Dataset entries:
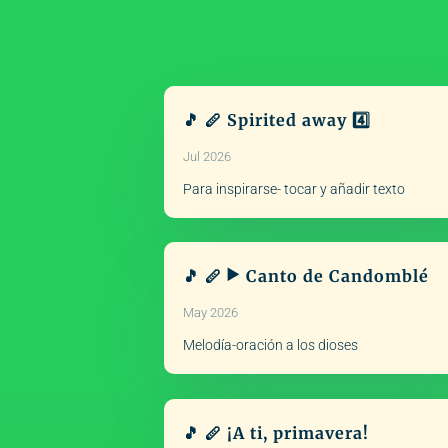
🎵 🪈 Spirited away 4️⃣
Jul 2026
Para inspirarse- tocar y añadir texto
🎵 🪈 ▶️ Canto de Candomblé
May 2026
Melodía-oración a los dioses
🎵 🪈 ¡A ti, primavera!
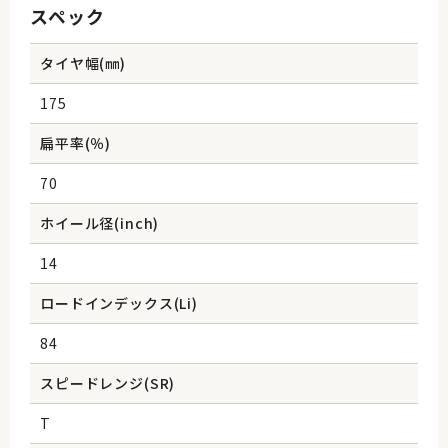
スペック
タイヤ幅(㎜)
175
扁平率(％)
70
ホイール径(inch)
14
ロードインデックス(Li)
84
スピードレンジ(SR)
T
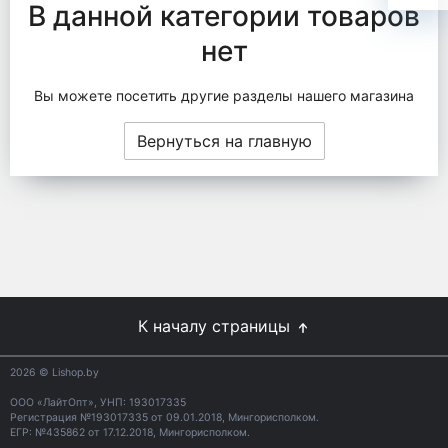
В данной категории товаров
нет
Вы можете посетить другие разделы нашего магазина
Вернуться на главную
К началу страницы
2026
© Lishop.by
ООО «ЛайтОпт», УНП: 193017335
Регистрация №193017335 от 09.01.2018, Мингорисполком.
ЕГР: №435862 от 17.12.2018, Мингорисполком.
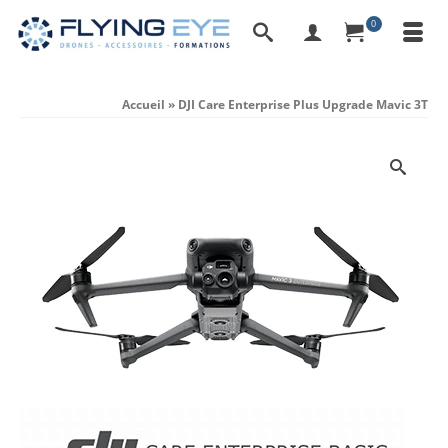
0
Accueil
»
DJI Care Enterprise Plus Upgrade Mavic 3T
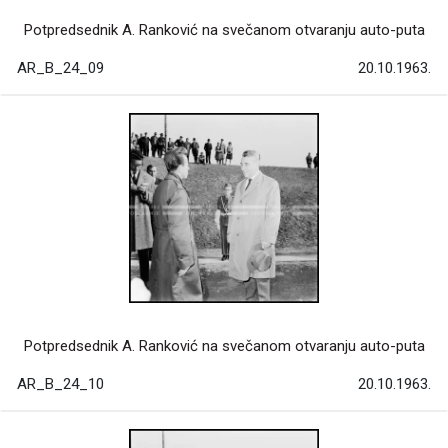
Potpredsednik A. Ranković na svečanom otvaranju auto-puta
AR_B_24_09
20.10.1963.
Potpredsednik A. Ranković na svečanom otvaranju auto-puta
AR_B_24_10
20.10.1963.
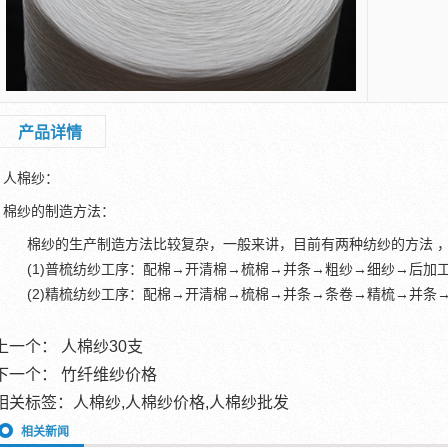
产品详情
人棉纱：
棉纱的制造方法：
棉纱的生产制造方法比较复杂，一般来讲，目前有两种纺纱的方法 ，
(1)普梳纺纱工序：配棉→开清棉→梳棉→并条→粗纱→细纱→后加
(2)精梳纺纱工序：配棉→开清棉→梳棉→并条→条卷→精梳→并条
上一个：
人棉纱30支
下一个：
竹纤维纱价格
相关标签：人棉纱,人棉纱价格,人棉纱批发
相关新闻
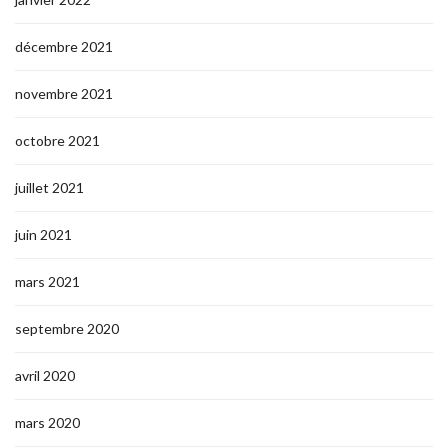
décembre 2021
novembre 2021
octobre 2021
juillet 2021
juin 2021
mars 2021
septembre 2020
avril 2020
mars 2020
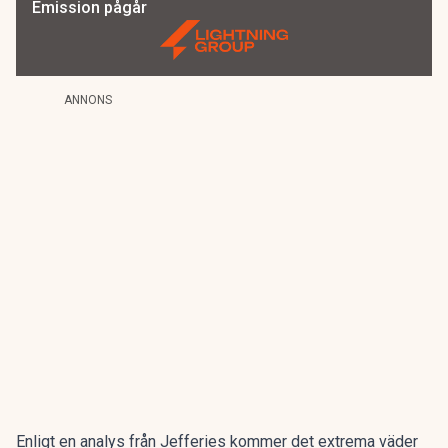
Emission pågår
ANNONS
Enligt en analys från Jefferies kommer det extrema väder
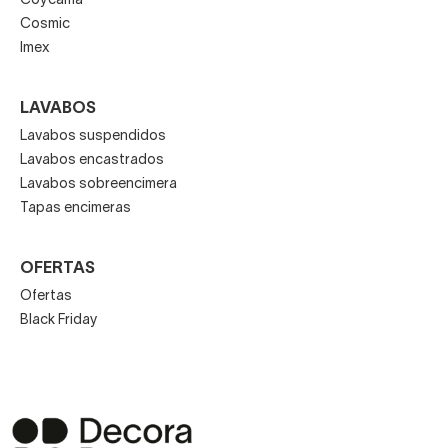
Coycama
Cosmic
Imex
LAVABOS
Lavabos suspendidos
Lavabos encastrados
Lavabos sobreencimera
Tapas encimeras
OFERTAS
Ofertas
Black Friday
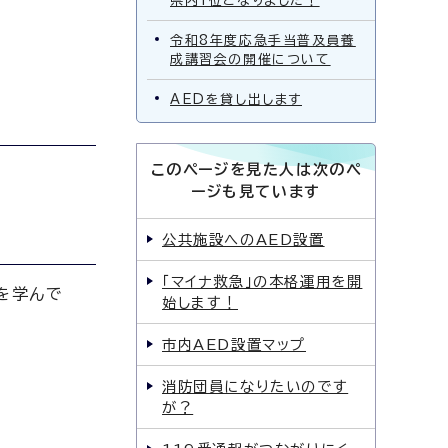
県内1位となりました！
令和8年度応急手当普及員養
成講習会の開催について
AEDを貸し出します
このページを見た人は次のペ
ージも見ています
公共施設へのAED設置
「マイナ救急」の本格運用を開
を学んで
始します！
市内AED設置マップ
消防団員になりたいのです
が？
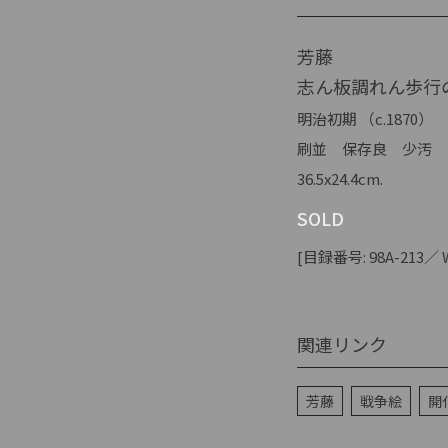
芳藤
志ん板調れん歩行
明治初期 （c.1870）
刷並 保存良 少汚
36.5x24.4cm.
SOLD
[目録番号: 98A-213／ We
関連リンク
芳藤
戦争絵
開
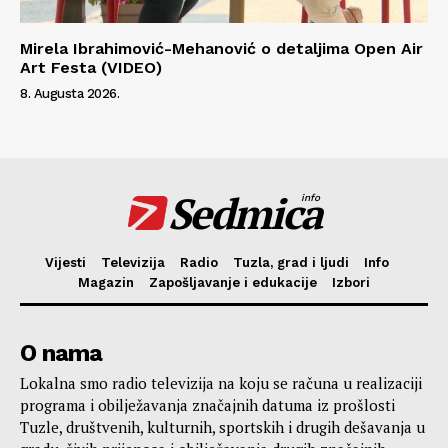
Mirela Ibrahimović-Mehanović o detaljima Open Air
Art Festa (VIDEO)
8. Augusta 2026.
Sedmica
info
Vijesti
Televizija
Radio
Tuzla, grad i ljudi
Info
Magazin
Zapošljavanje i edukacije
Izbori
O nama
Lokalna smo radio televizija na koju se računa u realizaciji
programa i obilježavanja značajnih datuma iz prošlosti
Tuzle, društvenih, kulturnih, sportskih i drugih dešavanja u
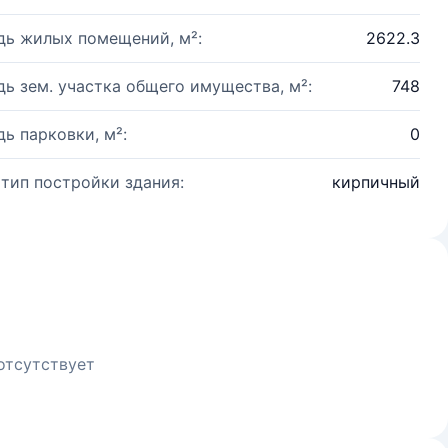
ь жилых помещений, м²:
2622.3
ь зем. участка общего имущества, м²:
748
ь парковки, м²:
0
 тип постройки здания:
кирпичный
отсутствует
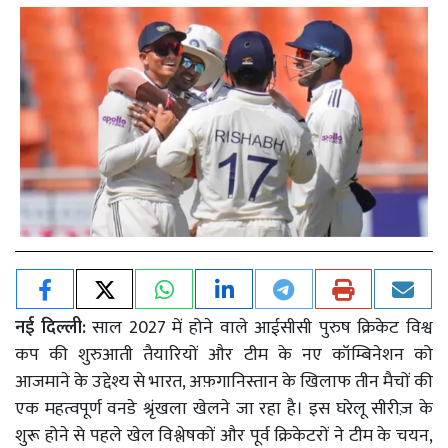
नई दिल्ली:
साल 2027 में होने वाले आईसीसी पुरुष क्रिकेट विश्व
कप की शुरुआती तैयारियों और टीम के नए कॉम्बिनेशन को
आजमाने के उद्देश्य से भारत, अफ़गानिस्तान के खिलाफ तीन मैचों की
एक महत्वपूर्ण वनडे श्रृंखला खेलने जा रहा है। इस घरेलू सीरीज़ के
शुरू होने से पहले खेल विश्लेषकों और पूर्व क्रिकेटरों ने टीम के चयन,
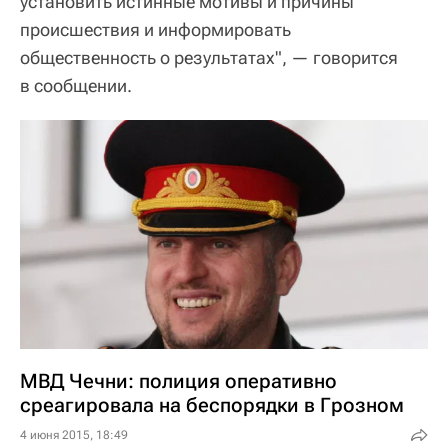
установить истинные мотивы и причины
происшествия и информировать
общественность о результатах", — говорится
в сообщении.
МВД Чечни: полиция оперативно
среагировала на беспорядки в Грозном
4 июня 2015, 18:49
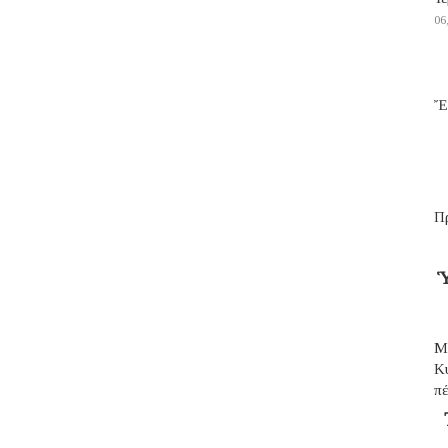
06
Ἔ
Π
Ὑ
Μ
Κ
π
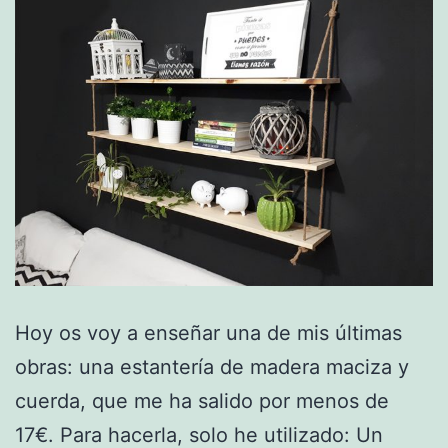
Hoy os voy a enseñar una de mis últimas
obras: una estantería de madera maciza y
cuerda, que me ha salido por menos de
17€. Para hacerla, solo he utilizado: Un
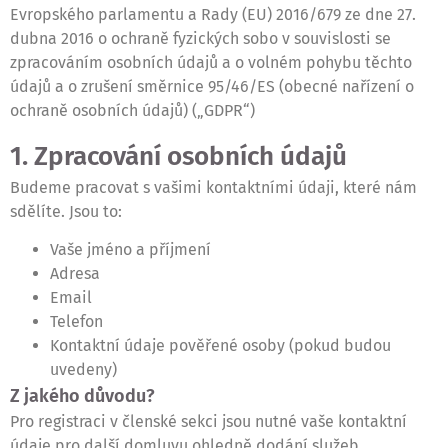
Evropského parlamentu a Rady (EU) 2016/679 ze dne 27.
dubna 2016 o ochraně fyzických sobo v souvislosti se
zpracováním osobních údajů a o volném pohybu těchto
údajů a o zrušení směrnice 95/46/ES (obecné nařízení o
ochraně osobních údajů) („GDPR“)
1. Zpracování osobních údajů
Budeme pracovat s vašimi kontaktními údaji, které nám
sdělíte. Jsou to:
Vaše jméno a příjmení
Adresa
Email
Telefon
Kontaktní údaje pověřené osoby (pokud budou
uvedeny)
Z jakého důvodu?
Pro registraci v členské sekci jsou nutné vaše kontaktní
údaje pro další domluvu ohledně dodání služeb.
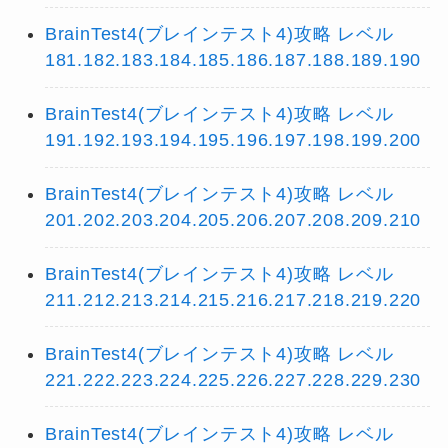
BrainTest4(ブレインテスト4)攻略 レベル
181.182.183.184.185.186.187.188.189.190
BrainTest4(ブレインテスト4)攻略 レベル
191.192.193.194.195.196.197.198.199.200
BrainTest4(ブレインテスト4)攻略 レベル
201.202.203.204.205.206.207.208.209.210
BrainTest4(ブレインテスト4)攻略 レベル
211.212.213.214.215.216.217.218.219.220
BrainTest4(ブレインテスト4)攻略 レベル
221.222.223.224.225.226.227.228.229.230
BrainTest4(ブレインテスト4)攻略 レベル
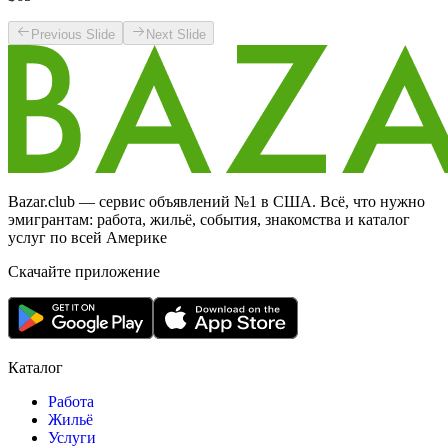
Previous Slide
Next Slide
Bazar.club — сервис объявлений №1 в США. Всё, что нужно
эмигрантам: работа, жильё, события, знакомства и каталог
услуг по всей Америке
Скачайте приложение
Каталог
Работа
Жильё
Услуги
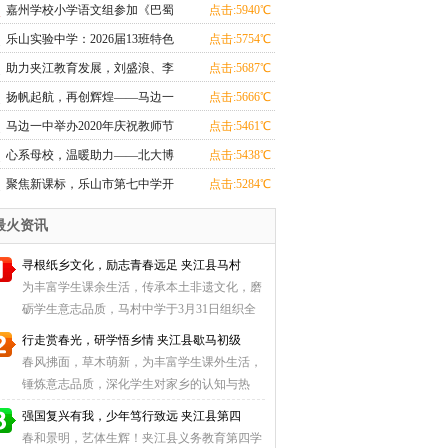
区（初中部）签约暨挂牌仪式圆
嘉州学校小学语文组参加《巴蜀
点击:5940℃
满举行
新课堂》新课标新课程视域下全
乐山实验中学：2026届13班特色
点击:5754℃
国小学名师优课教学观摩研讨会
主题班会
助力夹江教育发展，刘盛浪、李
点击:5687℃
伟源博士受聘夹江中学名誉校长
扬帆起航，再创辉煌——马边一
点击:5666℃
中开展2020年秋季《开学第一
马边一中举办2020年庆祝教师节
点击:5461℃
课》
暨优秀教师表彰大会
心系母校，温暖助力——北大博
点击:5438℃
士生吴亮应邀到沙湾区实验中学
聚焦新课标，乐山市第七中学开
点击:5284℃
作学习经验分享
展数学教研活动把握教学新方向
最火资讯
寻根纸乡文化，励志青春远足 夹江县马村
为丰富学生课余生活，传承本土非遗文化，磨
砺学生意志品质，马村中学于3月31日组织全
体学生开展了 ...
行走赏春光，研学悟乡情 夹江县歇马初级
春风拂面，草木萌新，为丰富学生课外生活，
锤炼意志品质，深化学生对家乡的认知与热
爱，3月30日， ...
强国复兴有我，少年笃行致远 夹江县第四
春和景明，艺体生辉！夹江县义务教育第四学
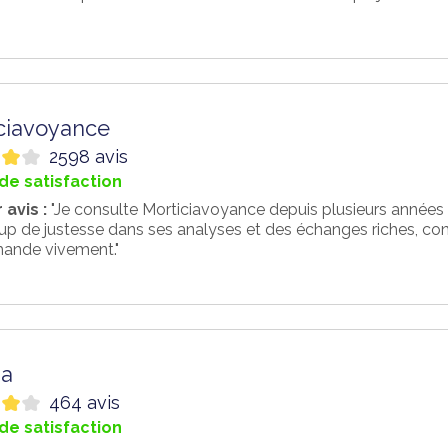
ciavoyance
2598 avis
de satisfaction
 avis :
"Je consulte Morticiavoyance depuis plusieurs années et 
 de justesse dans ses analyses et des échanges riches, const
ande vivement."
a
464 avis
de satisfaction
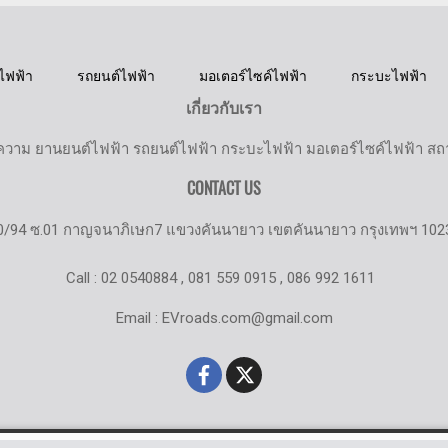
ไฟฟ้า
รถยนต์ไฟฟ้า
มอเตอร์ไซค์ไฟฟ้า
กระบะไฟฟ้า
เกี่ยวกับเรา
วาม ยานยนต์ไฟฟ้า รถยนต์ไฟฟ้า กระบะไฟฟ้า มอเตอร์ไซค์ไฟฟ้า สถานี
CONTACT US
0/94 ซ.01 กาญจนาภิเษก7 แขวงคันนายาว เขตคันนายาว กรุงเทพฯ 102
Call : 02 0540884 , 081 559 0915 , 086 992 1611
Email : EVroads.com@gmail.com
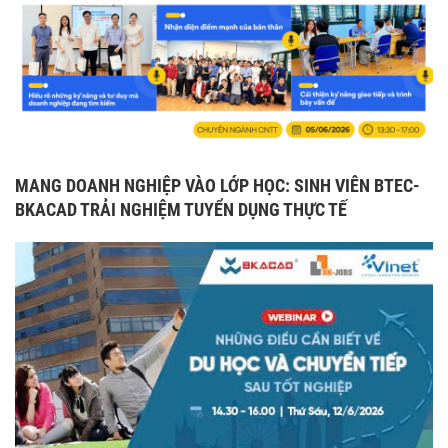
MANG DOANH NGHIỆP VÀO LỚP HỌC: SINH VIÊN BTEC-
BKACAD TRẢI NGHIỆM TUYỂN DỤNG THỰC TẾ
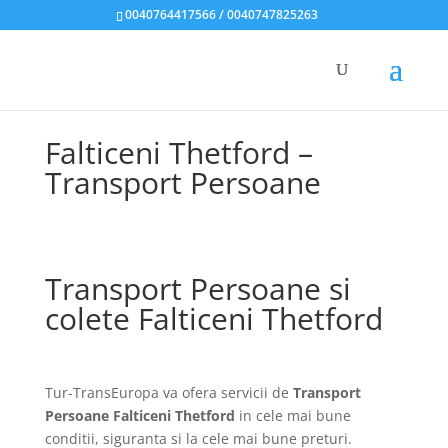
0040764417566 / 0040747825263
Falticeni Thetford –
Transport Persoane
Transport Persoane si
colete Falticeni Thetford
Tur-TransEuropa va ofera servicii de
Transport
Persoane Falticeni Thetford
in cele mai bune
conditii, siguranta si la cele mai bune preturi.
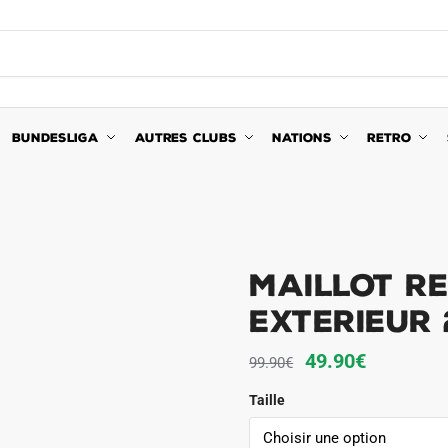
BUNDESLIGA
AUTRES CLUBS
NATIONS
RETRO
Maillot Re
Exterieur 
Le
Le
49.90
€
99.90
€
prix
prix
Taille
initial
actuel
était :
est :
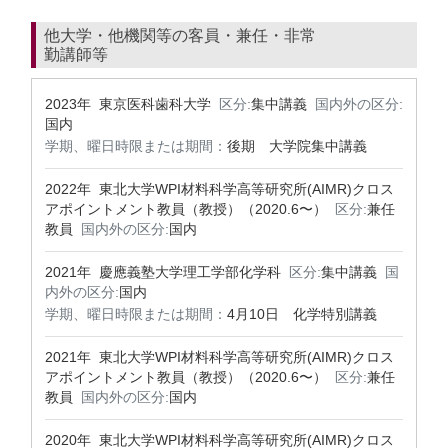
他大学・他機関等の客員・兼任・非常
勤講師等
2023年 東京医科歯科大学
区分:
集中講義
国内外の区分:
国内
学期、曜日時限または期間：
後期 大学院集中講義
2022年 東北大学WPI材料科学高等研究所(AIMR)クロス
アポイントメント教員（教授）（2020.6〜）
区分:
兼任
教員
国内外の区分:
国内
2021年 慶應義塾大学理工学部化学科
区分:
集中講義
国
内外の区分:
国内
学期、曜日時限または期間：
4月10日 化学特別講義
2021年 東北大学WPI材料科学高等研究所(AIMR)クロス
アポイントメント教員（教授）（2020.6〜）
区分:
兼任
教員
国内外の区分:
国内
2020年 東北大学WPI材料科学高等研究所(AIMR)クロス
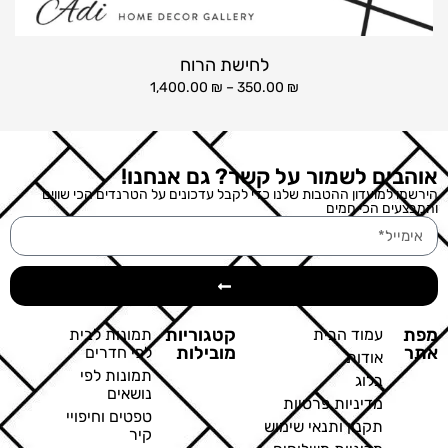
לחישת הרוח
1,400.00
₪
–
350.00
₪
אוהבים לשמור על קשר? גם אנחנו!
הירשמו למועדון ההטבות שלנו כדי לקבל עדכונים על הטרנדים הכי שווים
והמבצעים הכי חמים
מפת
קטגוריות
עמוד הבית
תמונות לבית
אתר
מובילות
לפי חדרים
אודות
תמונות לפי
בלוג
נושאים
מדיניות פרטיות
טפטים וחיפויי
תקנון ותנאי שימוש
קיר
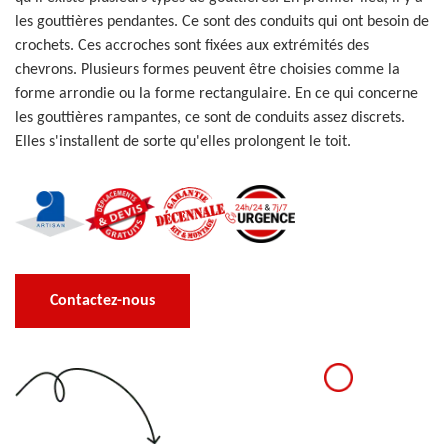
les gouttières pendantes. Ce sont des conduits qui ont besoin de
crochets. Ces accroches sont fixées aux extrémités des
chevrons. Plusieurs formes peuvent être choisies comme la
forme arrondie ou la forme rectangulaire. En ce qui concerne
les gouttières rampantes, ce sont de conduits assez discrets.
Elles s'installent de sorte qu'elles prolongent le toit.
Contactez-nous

:: The problem ::
In the entries above, some lines hold the string "Para". Copy each of them.

:: Solution to this exercise ::
Para inspirarse- tocar y añadir texto
17€. Para hacerla, solo he utilizado: Un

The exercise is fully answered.